Dataset extract: Begin
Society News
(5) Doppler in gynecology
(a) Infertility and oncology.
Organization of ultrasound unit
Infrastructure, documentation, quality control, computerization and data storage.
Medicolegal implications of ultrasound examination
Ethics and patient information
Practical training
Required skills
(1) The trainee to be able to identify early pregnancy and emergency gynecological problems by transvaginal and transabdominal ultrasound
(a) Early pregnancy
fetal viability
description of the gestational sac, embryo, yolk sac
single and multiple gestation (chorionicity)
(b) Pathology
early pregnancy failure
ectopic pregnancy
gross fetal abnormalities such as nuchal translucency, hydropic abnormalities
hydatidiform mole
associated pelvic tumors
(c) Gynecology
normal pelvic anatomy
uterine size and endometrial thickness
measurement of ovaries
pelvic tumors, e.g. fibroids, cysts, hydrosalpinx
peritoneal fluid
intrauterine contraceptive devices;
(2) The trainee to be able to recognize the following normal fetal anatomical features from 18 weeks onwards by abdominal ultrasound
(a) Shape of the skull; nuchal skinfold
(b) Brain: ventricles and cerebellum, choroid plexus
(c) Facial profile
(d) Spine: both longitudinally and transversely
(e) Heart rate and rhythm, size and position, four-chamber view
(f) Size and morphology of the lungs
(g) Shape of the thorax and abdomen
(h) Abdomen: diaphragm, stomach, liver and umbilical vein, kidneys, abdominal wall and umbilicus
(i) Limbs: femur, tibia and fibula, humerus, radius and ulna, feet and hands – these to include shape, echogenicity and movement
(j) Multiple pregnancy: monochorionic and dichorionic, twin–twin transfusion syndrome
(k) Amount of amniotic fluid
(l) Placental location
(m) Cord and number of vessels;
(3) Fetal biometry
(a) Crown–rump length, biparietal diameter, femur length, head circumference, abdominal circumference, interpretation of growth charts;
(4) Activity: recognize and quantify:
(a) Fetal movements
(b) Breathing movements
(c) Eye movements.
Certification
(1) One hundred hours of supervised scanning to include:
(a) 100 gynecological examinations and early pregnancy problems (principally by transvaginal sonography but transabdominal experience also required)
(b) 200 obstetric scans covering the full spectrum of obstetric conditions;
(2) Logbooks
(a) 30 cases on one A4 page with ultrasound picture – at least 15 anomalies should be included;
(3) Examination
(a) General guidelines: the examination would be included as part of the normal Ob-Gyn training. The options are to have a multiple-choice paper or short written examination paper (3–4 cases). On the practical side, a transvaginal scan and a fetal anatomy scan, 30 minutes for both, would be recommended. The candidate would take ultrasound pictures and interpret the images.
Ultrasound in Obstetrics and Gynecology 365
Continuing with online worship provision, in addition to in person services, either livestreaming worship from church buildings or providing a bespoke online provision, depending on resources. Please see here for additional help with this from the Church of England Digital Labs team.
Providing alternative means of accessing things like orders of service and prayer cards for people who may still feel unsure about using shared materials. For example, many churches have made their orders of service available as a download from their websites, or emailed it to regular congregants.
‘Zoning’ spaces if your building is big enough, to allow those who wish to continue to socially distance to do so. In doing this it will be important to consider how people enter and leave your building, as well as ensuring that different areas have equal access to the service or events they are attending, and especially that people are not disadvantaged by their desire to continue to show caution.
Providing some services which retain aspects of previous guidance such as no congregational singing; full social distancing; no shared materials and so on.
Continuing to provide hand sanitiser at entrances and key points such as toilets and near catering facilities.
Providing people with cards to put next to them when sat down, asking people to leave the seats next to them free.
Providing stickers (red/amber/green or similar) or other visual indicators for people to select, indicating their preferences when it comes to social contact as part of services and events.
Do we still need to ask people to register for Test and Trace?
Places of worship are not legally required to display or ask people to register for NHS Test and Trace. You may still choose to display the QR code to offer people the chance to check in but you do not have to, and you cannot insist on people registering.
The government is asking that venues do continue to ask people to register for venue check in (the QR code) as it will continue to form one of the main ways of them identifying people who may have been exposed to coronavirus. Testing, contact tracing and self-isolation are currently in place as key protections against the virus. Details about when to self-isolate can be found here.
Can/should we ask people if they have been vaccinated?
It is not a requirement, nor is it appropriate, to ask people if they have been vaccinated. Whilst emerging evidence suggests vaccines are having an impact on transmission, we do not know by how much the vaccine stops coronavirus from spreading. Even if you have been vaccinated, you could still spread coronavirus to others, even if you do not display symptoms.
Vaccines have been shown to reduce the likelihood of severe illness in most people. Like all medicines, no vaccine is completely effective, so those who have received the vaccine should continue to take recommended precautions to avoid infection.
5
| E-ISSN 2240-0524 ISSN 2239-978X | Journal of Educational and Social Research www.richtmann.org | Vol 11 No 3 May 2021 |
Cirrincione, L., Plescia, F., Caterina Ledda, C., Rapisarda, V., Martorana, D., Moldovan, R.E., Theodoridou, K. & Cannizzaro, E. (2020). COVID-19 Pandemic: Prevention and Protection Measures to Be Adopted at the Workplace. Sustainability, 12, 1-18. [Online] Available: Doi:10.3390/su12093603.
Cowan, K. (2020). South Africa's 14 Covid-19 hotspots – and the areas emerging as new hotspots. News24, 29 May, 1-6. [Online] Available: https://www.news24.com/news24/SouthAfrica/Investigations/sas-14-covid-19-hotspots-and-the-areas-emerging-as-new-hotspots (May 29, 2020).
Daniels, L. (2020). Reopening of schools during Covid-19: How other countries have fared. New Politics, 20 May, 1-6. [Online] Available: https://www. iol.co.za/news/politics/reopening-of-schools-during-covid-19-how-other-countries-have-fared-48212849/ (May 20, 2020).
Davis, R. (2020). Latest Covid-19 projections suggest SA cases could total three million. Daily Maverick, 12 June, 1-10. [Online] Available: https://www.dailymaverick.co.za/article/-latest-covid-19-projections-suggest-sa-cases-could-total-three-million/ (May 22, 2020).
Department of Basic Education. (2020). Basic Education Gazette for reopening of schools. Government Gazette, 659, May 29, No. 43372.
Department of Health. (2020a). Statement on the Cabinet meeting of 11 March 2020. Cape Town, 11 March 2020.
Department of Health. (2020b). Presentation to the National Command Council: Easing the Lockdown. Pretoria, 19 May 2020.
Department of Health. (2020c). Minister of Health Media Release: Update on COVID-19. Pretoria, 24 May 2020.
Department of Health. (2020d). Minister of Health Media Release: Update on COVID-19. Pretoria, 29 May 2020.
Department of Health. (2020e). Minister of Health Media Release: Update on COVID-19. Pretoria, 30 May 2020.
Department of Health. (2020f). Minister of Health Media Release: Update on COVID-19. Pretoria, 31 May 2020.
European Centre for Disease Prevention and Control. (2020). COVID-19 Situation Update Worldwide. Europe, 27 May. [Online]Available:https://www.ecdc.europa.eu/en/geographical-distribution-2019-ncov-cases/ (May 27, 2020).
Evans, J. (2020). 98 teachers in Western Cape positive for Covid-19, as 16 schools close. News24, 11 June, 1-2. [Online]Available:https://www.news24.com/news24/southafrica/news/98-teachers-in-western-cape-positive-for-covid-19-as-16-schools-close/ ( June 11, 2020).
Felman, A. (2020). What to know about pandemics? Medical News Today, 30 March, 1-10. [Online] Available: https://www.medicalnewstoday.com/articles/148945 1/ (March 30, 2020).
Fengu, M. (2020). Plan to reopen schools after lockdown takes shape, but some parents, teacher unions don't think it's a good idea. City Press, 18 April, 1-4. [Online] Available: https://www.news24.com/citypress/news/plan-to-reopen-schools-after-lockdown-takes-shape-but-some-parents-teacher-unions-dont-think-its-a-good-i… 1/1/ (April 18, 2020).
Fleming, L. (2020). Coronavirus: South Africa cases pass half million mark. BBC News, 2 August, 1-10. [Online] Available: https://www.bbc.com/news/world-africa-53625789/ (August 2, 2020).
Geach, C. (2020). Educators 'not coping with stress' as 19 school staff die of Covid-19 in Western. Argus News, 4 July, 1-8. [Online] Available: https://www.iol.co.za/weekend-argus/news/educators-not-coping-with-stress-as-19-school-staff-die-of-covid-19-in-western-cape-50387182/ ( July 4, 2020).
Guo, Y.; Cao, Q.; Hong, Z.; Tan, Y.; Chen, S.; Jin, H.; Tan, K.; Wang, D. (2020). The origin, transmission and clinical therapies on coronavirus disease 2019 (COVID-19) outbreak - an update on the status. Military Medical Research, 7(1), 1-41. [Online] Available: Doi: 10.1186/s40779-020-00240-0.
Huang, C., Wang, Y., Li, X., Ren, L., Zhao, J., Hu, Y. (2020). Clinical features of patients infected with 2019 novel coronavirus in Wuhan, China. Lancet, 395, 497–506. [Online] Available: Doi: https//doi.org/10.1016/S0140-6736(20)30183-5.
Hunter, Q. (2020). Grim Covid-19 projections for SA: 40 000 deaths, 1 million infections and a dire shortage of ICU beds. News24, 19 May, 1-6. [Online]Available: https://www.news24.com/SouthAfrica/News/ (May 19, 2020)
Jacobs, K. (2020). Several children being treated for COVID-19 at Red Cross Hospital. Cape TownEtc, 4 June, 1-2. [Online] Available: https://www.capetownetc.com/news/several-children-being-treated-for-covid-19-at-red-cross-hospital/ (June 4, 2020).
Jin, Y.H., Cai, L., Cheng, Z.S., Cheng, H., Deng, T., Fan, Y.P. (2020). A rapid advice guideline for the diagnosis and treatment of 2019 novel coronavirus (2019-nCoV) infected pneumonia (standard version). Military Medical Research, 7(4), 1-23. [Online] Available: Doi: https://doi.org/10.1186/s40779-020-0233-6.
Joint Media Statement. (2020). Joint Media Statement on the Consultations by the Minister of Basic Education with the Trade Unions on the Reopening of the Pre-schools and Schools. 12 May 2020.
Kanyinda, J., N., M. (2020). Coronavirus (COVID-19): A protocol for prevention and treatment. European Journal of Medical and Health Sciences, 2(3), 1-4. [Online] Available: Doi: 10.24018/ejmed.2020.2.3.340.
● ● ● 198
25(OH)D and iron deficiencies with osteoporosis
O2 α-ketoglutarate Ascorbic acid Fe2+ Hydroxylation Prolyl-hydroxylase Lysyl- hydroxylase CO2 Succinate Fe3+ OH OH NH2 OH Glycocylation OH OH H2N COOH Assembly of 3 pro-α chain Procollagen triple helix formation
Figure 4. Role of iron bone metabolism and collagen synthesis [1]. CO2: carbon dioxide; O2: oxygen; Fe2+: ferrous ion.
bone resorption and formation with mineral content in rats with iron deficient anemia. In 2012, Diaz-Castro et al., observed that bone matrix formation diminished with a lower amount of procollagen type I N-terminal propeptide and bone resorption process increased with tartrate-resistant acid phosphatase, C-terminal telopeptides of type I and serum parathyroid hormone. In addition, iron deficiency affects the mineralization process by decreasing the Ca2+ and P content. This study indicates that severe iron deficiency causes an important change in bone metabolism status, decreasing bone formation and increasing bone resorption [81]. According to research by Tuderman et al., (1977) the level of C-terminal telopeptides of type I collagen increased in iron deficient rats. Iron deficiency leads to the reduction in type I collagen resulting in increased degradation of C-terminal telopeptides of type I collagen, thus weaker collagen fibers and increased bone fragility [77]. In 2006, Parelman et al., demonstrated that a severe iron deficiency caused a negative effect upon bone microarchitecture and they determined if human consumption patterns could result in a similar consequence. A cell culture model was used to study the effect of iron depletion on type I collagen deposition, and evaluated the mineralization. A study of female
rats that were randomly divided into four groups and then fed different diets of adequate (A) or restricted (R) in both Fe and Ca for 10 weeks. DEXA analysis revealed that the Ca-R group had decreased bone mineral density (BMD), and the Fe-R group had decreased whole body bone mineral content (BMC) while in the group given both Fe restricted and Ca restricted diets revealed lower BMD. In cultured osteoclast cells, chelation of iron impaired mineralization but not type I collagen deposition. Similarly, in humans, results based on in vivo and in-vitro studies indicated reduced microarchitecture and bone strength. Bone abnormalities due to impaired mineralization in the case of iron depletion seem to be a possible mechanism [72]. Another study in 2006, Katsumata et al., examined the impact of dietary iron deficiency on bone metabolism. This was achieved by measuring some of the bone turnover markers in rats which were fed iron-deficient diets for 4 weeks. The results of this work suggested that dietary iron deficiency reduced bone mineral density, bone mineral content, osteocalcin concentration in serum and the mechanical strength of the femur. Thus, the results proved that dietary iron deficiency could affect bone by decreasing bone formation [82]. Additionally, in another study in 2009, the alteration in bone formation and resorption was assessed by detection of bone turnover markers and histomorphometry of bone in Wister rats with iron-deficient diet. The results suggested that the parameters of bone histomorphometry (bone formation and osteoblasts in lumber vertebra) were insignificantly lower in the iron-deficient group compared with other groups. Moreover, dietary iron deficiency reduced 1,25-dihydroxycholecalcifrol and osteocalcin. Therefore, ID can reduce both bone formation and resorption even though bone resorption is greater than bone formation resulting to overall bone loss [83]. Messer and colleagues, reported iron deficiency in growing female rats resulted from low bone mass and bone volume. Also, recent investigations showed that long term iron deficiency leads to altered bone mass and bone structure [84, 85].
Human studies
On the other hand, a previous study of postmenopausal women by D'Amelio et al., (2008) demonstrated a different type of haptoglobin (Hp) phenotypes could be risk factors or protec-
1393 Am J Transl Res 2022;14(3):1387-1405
Dataset extract: End
Work instruction:
From the data above, reproduce word for word the lines running from the line with "(g) Shape of the thorax and abdomen" to the line with "Providing alternative means", ends included.

Task output:
(g) Shape of the thorax and abdomen
(h) Abdomen: diaphragm, stomach, liver and umbilical vein, kidneys, abdominal wall and umbilicus
(i) Limbs: femur, tibia and fibula, humerus, radius and ulna, feet and hands – these to include shape, echogenicity and movement
(j) Multiple pregnancy: monochorionic and dichorionic, twin–twin transfusion syndrome
(k) Amount of amniotic fluid
(l) Placental location
(m) Cord and number of vessels;
(3) Fetal biometry
(a) Crown–rump length, biparietal diameter, femur length, head circumference, abdominal circumference, interpretation of growth charts;
(4) Activity: recognize and quantify:
(a) Fetal movements
(b) Breathing movements
(c) Eye movements.
Certification
(1) One hundred hours of supervised scanning to include:
(a) 100 gynecological examinations and early pregnancy problems (principally by transvaginal sonography but transabdominal experience also required)
(b) 200 obstetric scans covering the full spectrum of obstetric conditions;
(2) Logbooks
(a) 30 cases on one A4 page with ultrasound picture – at least 15 anomalies should be included;
(3) Examination
(a) General guidelines: the examination would be included as part of the normal Ob-Gyn training. The options are to have a multiple-choice paper or short written examination paper (3–4 cases). On the practical side, a transvaginal scan and a fetal anatomy scan, 30 minutes for both, would be recommended. The candidate would take ultrasound pictures and interpret the images.
Ultrasound in Obstetrics and Gynecology 365
Continuing with online worship provision, in addition to in person services, either livestreaming worship from church buildings or providing a bespoke online provision, depending on resources. Please see here for additional help with this from the Church of England Digital Labs team.
Providing alternative means of accessing things like orders of service and prayer cards for people who may still feel unsure about using shared materials. For example, many churches have made their orders of service available as a download from their websites, or emailed it to regular congregants.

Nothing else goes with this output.